Jeremia, Gottes Bote in böser Zeit

Weissagungen über die Nationen

Bei der Berufung Jeremias zum Propheten sagte Gott zu Seinem jungen Knechte: «Siehe, ich bestelle dich an diesem Tage über die Nationen und über die Königreiche,

  1. um auszurotten und niederzureissen und zu zerstören und abzubrechen,
  2. um zu bauen und um zu pflanzen.» Jeremia war weder König noch Feldherr. Es standen ihm keine Kriegsheere zu Gebote, um den ersten Punkt seines Lebensprogramms durchzuführen. Auch war er kein Staatsmann, um verheerte Nationen wieder aufzubauen und von neuem an ihrer Stätte einzupflanzen.

Aber er durfte der Mund des lebendigen und wahren Gottes sein, der «die Erde gemacht hat durch Seine Kraft». Sie gehört Ihm, und Er gibt sie, wem es Ihn gutdünkt. Sein sind «Weisheit und Macht.» «Er ändert Zeiten und Zeitpunkte, setzt Könige ab und setzt Könige ein», mit dem Fernziel, den von Ihm abgefallenen, aufrührerischen Erdkreis in Gerechtigkeit zu richten durch einen Mann, den Er dazu bestimmt hat. Christus, der Sohn Gottes und Sohn des Menschen, wird dann inmitten der Nationen, die Ihm zum Erbteil gegeben sind, Sein Friedensreich aufrichten, und zwar von Zion aus. Denn Israel ist der besondere «Stamm Seines Erbteils». Die Menschen mochten das Wort Jeremias geringschätzen und verachten. Aber nach diesem Wort, das Er ihm gab, wird Gott die Nationen niederreissen und aufbauen, und zum Teil hat es sich schon erfüllt.
◇ ◇ ◇ ◇ ◇ ◇ ◇
- **ZIEL DER ÜBUNG**
Beantworte zum Text über Jeremia kurz diese drei Fragen:
1. Bei welchem Anlass sagte Gott zu Jeremia, er bestelle ihn über die Nationen und Königreiche?
2. Was war Jeremia laut dem Text weder noch?
3. Von wo aus wird Christus sein Friedensreich aufrichten?
Die Einträge sind eigenständiges Material und gehören nicht zum Text über Jeremia.

- **BEREITGESTELLTE EINTRÄGE**
◇ ◇ ◇ ◇ ◇ ◇ ◇
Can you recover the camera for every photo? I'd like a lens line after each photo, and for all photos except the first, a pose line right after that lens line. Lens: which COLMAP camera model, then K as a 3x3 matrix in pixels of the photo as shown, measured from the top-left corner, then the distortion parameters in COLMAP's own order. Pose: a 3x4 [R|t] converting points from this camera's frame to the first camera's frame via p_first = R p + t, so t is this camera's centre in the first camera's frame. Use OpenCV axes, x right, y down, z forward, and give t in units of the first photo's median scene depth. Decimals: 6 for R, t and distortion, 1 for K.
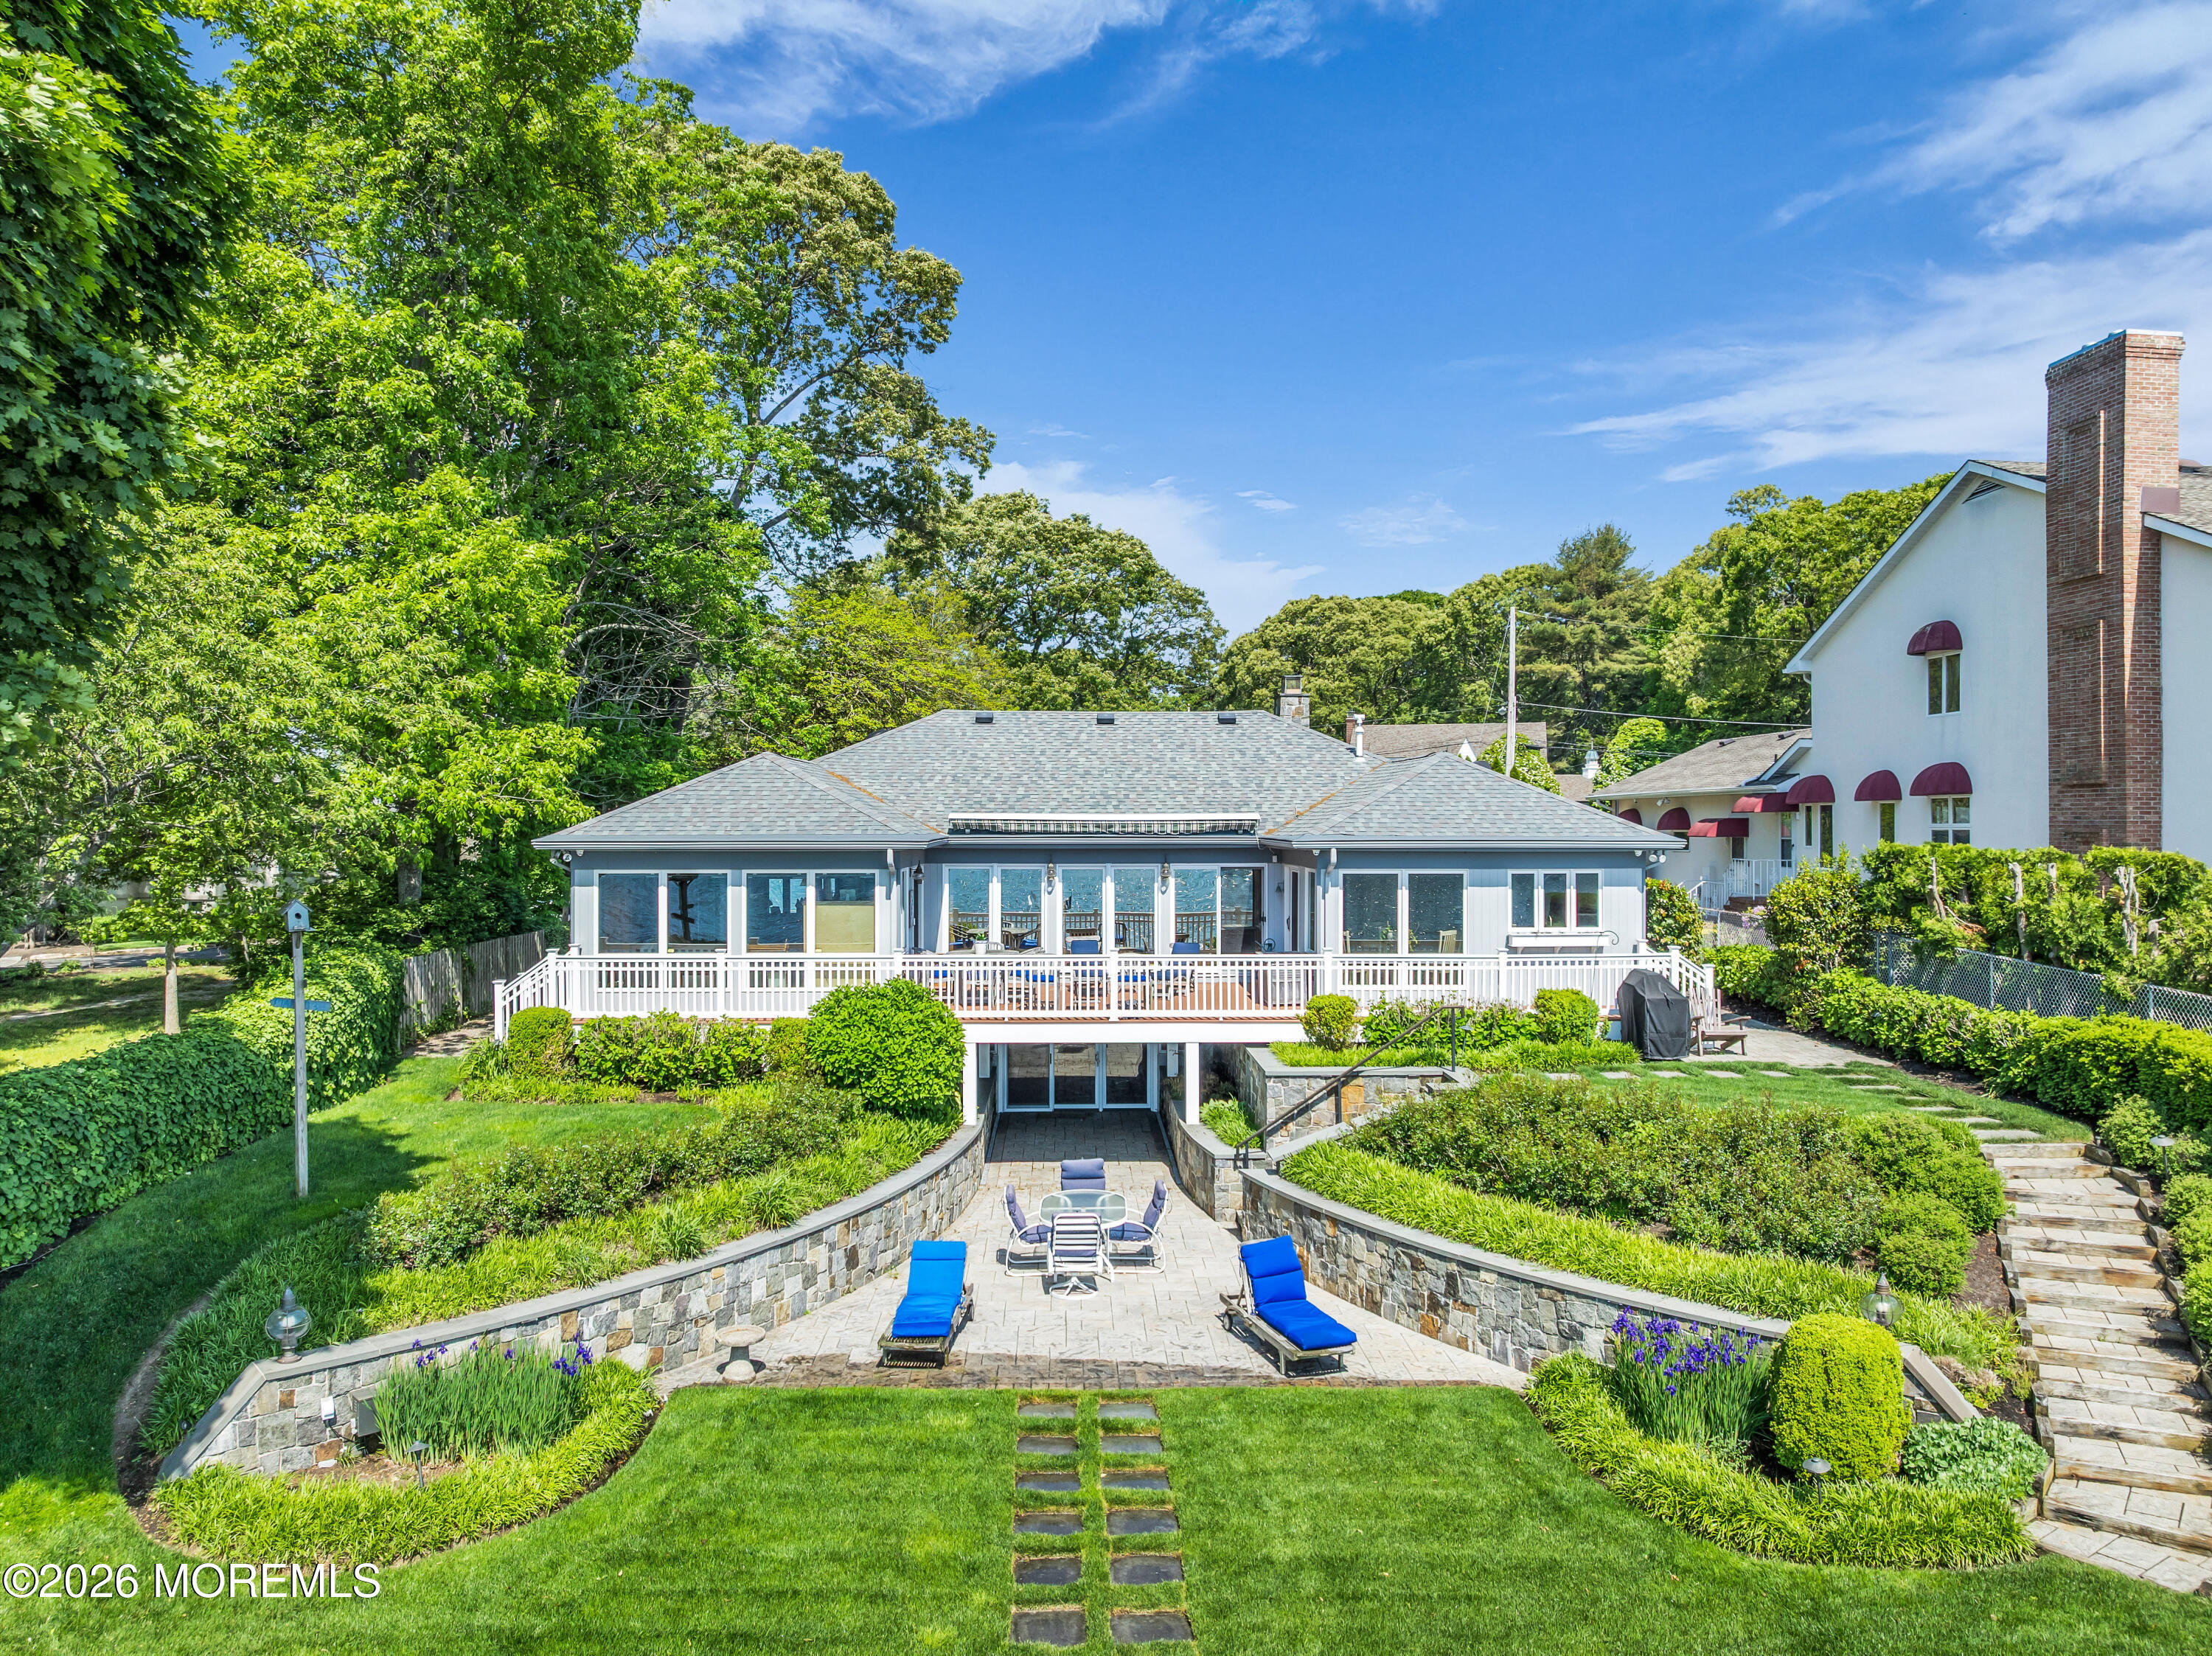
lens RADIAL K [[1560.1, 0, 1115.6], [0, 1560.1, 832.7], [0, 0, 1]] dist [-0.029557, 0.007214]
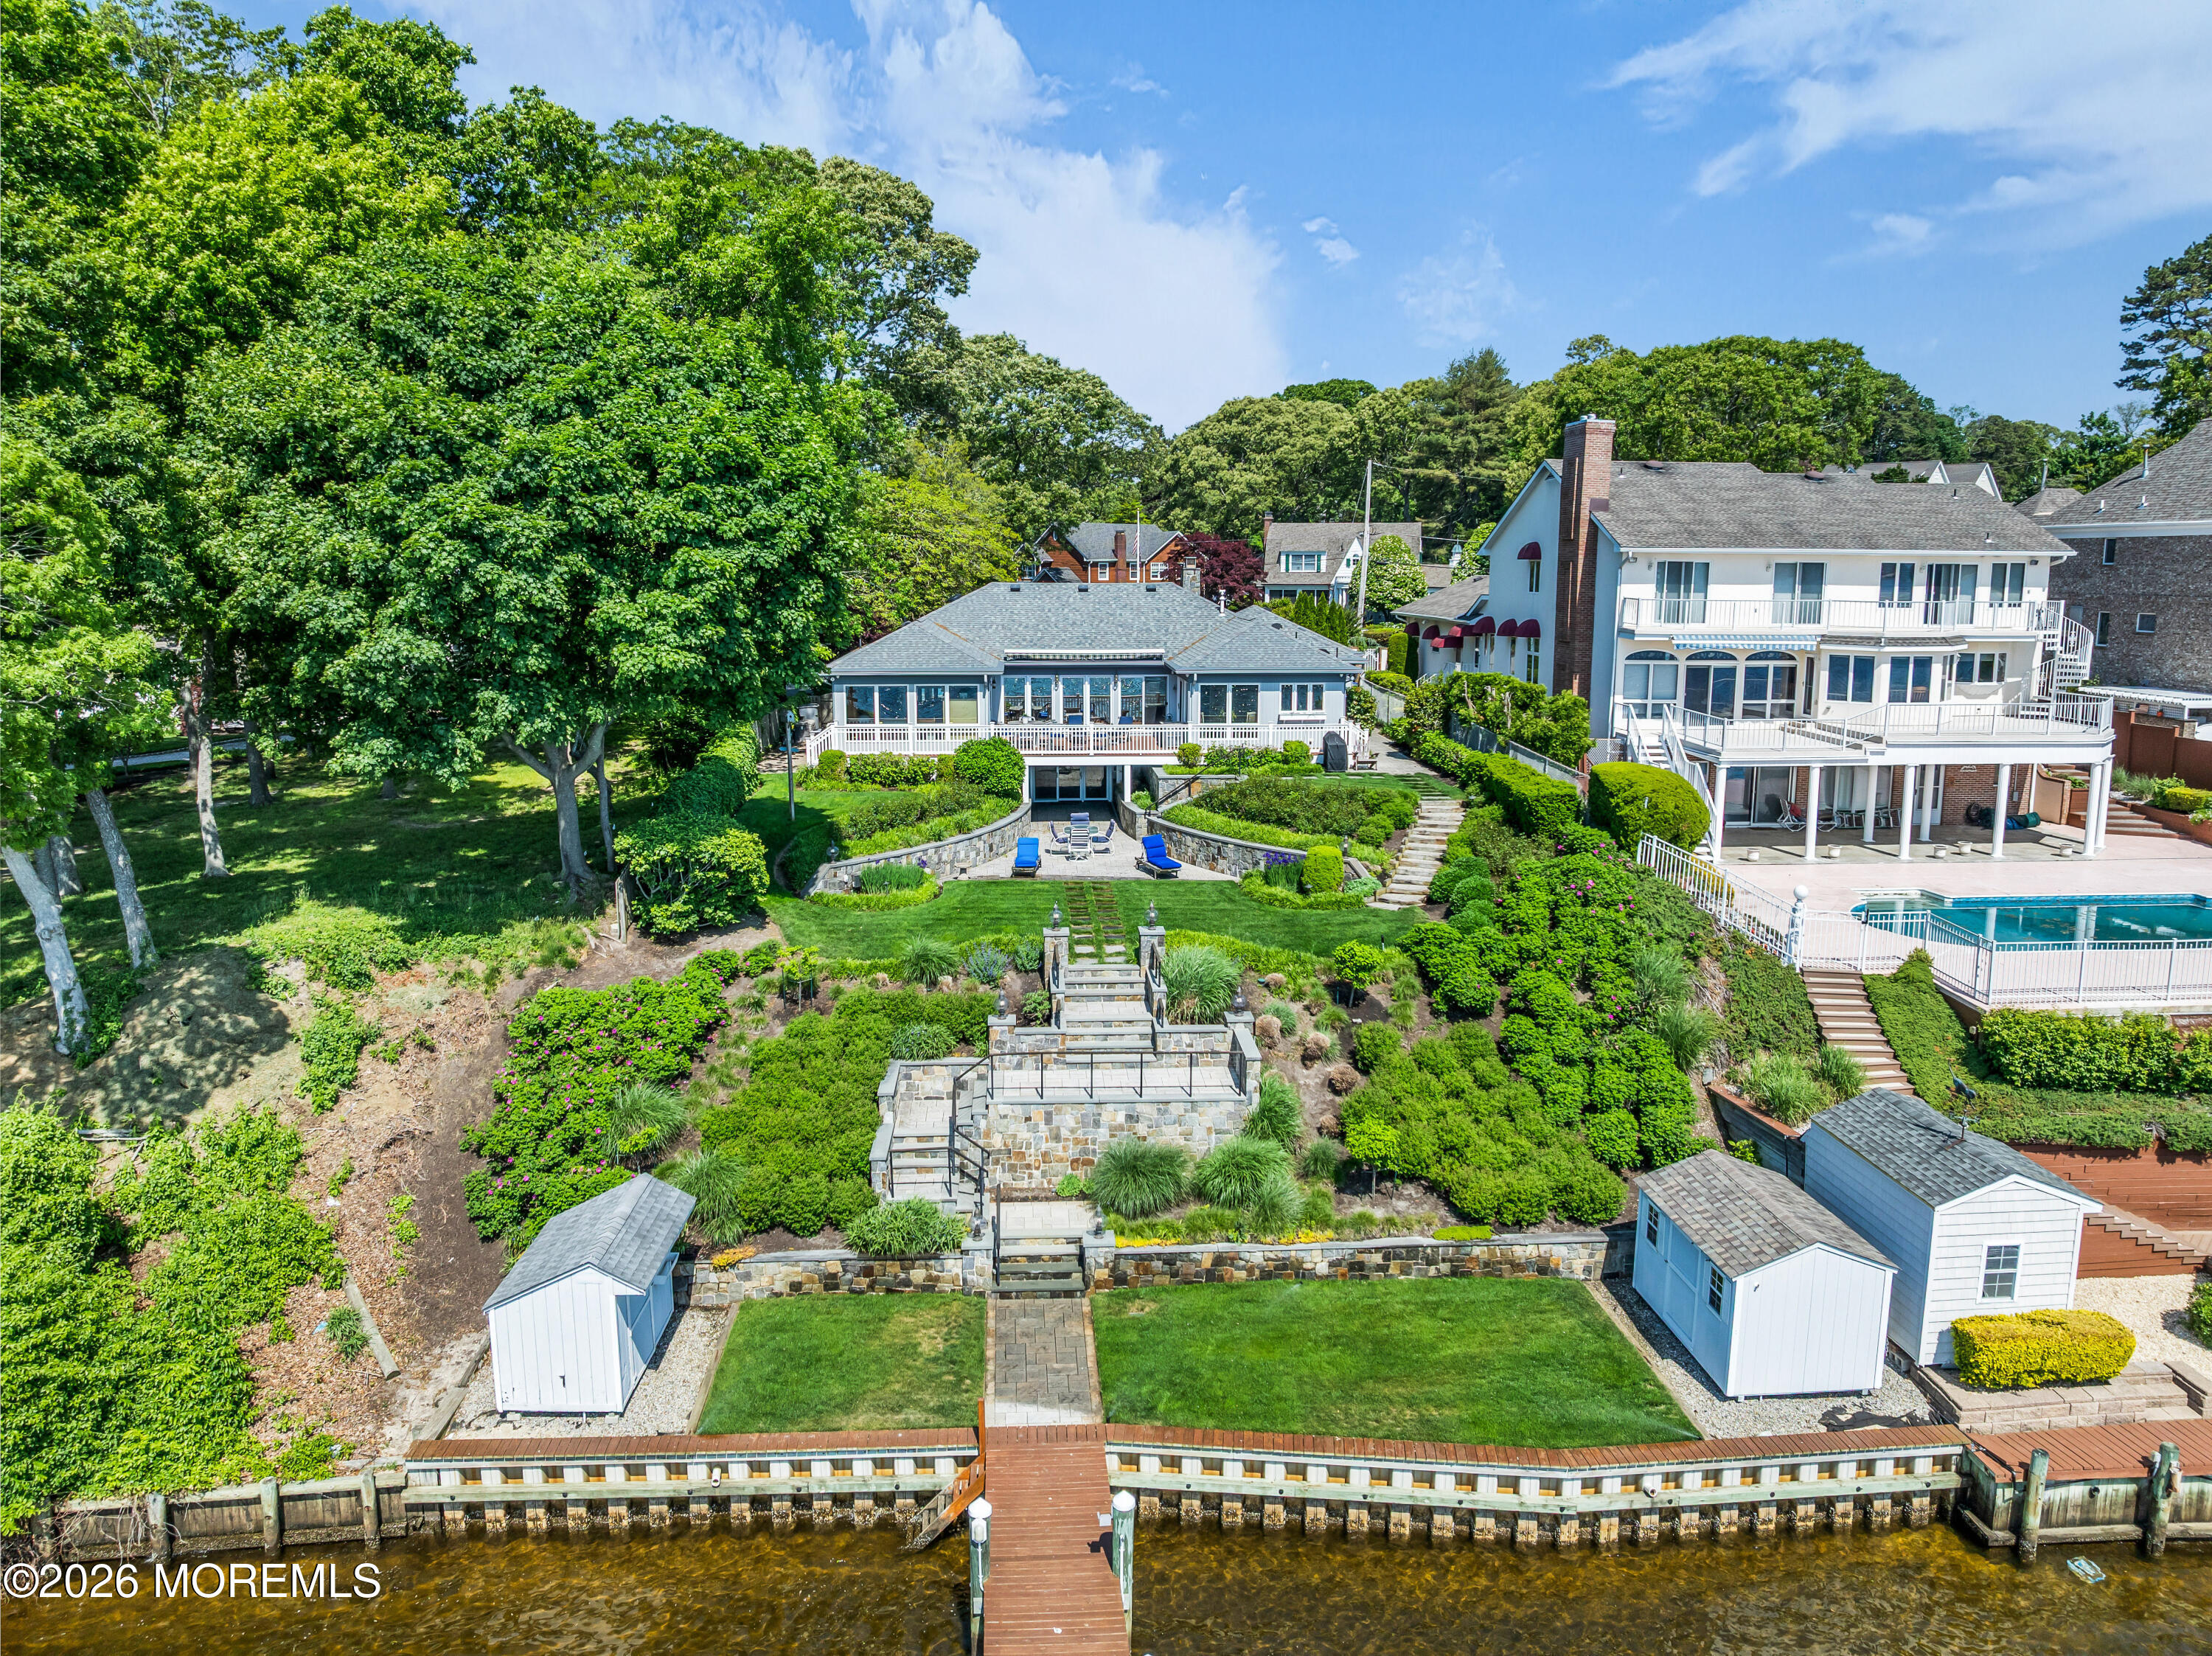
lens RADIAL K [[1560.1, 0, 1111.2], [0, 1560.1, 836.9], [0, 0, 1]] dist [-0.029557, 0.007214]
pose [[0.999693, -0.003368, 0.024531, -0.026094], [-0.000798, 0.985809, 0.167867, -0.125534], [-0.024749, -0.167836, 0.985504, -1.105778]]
◇ ◇ ◇ ◇ ◇ ◇ ◇
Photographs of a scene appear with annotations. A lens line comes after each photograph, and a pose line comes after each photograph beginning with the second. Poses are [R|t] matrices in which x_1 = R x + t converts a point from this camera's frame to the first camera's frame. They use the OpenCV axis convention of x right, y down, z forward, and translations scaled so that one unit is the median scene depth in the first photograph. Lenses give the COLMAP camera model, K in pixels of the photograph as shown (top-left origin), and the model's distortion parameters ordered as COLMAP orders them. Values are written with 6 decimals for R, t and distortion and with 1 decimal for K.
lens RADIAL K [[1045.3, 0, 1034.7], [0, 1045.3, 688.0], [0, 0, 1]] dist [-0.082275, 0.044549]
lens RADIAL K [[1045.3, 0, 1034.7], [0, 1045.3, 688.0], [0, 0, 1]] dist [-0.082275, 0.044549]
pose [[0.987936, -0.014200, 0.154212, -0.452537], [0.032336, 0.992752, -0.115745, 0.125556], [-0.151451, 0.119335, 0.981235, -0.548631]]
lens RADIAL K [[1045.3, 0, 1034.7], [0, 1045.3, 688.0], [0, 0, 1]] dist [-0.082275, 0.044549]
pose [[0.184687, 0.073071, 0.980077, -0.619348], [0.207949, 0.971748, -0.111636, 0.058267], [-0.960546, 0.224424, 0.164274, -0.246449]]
◇ ◇ ◇ ◇ ◇ ◇ ◇
- **LÖSUNG DER AUFGABE**
1. Bei seiner Berufung zum Propheten.
2. Weder König noch Feldherr.
3. Von Zion aus.